**Exercise description:**
There is one span to output from the data below: the lines starting at the line with "13: (550, 298)" and ending at the line with "32: (581, 265)". Output it exactly, ends included, nothing more.

○ ○ ○ ○

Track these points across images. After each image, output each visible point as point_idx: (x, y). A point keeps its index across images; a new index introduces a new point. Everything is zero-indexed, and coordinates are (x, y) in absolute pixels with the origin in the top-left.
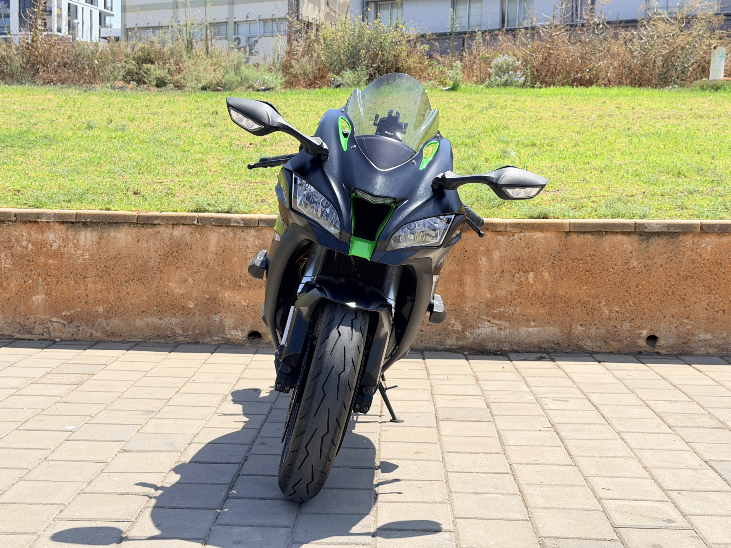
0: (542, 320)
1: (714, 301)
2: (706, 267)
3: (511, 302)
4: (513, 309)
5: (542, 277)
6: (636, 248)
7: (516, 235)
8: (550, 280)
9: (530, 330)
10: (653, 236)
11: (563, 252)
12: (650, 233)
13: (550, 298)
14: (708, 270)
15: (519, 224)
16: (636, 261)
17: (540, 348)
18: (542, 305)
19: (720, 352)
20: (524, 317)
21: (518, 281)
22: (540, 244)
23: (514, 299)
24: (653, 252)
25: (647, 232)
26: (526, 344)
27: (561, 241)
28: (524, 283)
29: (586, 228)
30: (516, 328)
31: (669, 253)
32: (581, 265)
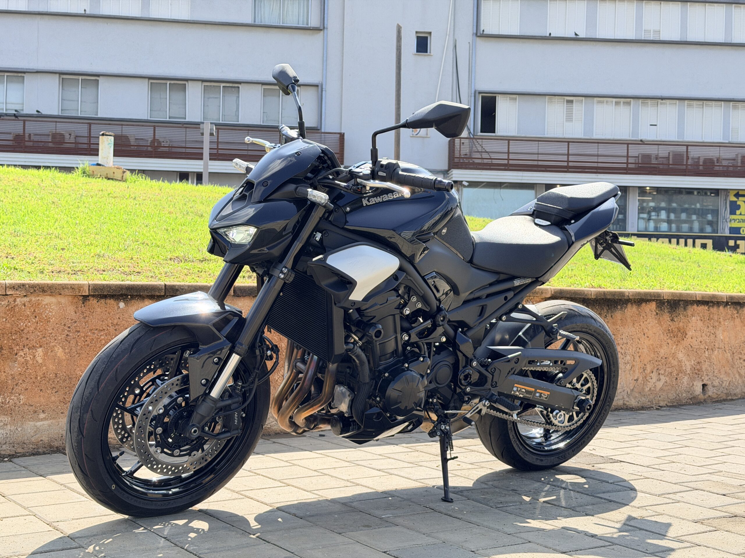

○ ○ ○ ○

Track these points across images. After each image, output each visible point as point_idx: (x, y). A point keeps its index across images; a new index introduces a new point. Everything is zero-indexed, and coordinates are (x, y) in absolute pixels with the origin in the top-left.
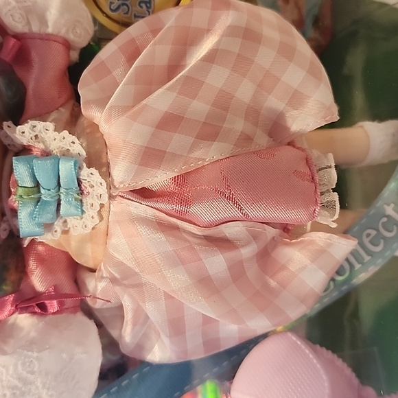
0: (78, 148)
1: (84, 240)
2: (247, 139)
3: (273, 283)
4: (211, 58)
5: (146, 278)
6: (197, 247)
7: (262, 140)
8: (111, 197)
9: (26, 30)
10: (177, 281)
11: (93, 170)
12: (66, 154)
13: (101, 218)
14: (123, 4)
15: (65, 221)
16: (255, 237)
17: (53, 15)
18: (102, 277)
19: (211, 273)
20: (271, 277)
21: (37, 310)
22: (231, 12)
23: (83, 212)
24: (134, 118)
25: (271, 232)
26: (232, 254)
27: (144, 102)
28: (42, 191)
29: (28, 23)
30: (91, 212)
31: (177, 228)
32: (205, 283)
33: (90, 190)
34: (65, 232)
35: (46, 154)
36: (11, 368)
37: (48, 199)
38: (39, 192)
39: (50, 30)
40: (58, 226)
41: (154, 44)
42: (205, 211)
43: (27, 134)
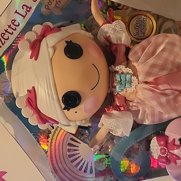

○ ○ ○ ○

**Answer space:**
13: (550, 298)
14: (708, 270)
15: (519, 224)
16: (636, 261)
17: (540, 348)
18: (542, 305)
19: (720, 352)
20: (524, 317)
21: (518, 281)
22: (540, 244)
23: (514, 299)
24: (653, 252)
25: (647, 232)
26: (526, 344)
27: (561, 241)
28: (524, 283)
29: (586, 228)
30: (516, 328)
31: (669, 253)
32: (581, 265)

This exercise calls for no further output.